◆ **CE QUI EST DEMANDÉ**
Citez, s'il vous plaît, le passage du texte sur le Concile de Nicée qui s'ouvre sur les mots contenant « Les Pères ont » et se termine par « de ses disciples. ».

◆ **BLOC DE TEXTE**
◆ ◆ ◆ ◆ ◆ ◆ ◆

Sur cette base, le Credo nicéen commença en professant : « Nous croyons en un seul Dieu, Père tout-puissant, créateur de tous les êtres visibles et invisibles ». [2] Les Pères conciliaires exprimèrent ainsi leur foi en Dieu un et unique. Au Concile, il n'y eut pas de controverse à ce sujet. En revanche, fut discuté un deuxième article qui utilise également le langage de la Bible pour professer la foi en « un seul Seigneur, Jésus-Christ, Fils de Dieu ». Le débat était dû à la nécessité de répondre à la question soulevée par Arius sur la manière dont il fallait comprendre l'expression “Fils de Dieu” et comment elle pouvait être conciliée avec le monothéisme biblique. Le Concile était donc appelé à définir la signification correcte de la foi en Jésus comme “le Fils de Dieu”.

Les Pères ont confessé que Jésus est le Fils de Dieu en tant qu'il est «  de la substance (ousia) du Père [...] engendré, non pas créé, de la même substance ( homooúsios) que le Père ». Cette définition rejetait radicalement la thèse d'Arius. [3] Pour exprimer la vérité de la foi, le Concile utilisa deux mots, « substance » ( ousia) et « de la même substance » ( homooúsios), qui ne se trouvent pas dans l'Écriture. Ce faisant, il n'a pas voulu remplacer les affirmations bibliques par la philosophie grecque. Au contraire, le Concile utilisa ces termes pour affirmer clairement la foi biblique en la distinguant de l'erreur hellénisante d'Arius. L'accusation d'hellénisation ne s'applique donc pas aux Pères de Nicée, mais à la fausse doctrine d'Arius et de ses disciples.

De manière positive, les Pères de Nicée ont voulu rester fermement fidèles au monothéisme biblique et au réalisme de l'incarnation. Ils ont voulu réaffirmer que l’unique vrai Dieu n'est pas loin de nous, inaccessible, mais au contraire qu’il s'est fait proche de nous et est venu à notre rencontre en Jésus-Christ.

6. Pour exprimer son message dans le langage simple de la Bible et de la liturgie familière à tout le peuple de Dieu, le Concile reprend certaines formulations de la profession baptismale : « Dieu né de Dieu, lumière née de la lumière, vrai Dieu né du vrai Dieu ». Le Concile reprend ensuite la métaphore biblique de la lumière : « Dieu est lumière » (1 Jn 1, 5 ; cf. Jn 1, 4-5). Comme la lumière qui rayonne et se communique sans faiblir, ainsi le Fils est le reflet (apaugasma) de la gloire de Dieu et l'image (character) de son être (ipostasi) (cf. He 1, 3 ; 2 Co 4, 4). Le Fils incarné, Jésus, est donc la lumière du monde et de la vie (cf. Jn 8, 12). Par le baptême, les yeux de notre cœur sont éclairés (cf. Ep 1, 18), afin que nous puissions nous aussi être lumière dans le monde (cf. Mt 5, 14).

◆ ◆ ◆ ◆ ◆ ◆ ◆

(Données de suivi de coordonnées en pixels)

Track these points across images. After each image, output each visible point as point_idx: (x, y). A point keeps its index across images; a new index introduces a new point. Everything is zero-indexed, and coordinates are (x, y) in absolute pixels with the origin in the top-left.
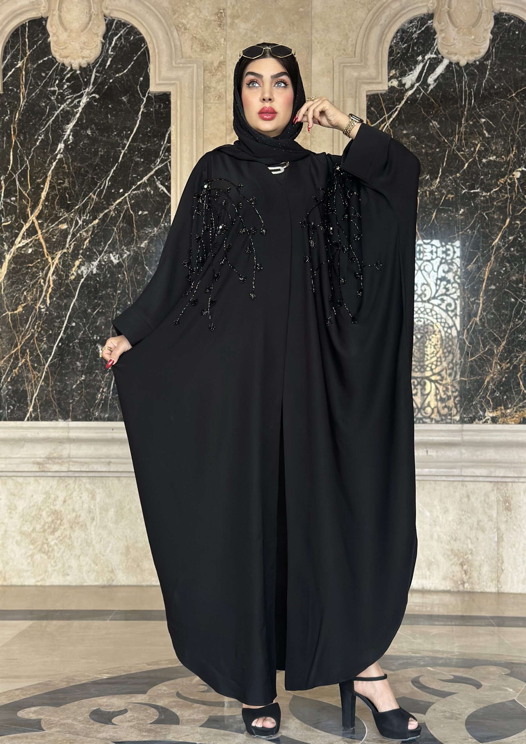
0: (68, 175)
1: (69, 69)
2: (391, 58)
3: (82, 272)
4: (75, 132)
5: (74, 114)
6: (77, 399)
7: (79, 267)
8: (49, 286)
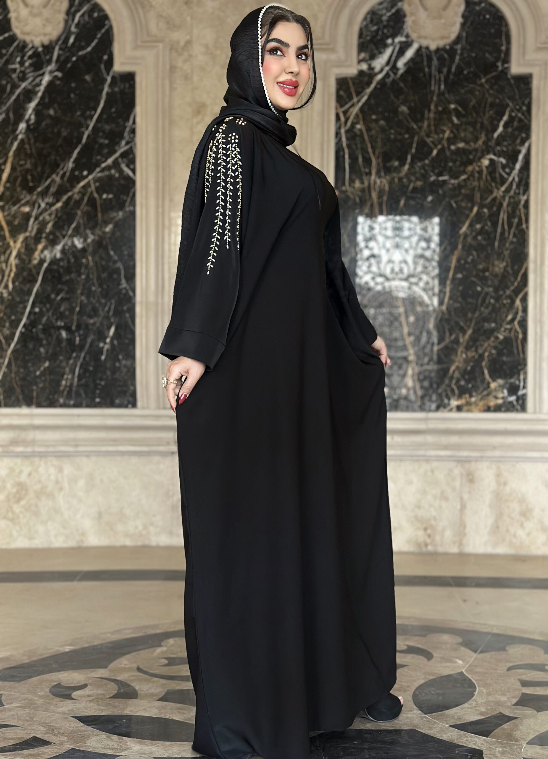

◆ ◆ ◆ ◆ ◆ ◆ ◆

◆ **EXERCICE CORRIGÉ**
Les Pères ont confessé que Jésus est le Fils de Dieu en tant qu'il est «  de la substance (ousia) du Père [...] engendré, non pas créé, de la même substance ( homooúsios) que le Père ». Cette définition rejetait radicalement la thèse d'Arius. [3] Pour exprimer la vérité de la foi, le Concile utilisa deux mots, « substance » ( ousia) et « de la même substance » ( homooúsios), qui ne se trouvent pas dans l'Écriture. Ce faisant, il n'a pas voulu remplacer les affirmations bibliques par la philosophie grecque. Au contraire, le Concile utilisa ces termes pour affirmer clairement la foi biblique en la distinguant de l'erreur hellénisante d'Arius. L'accusation d'hellénisation ne s'applique donc pas aux Pères de Nicée, mais à la fausse doctrine d'Arius et de ses disciples.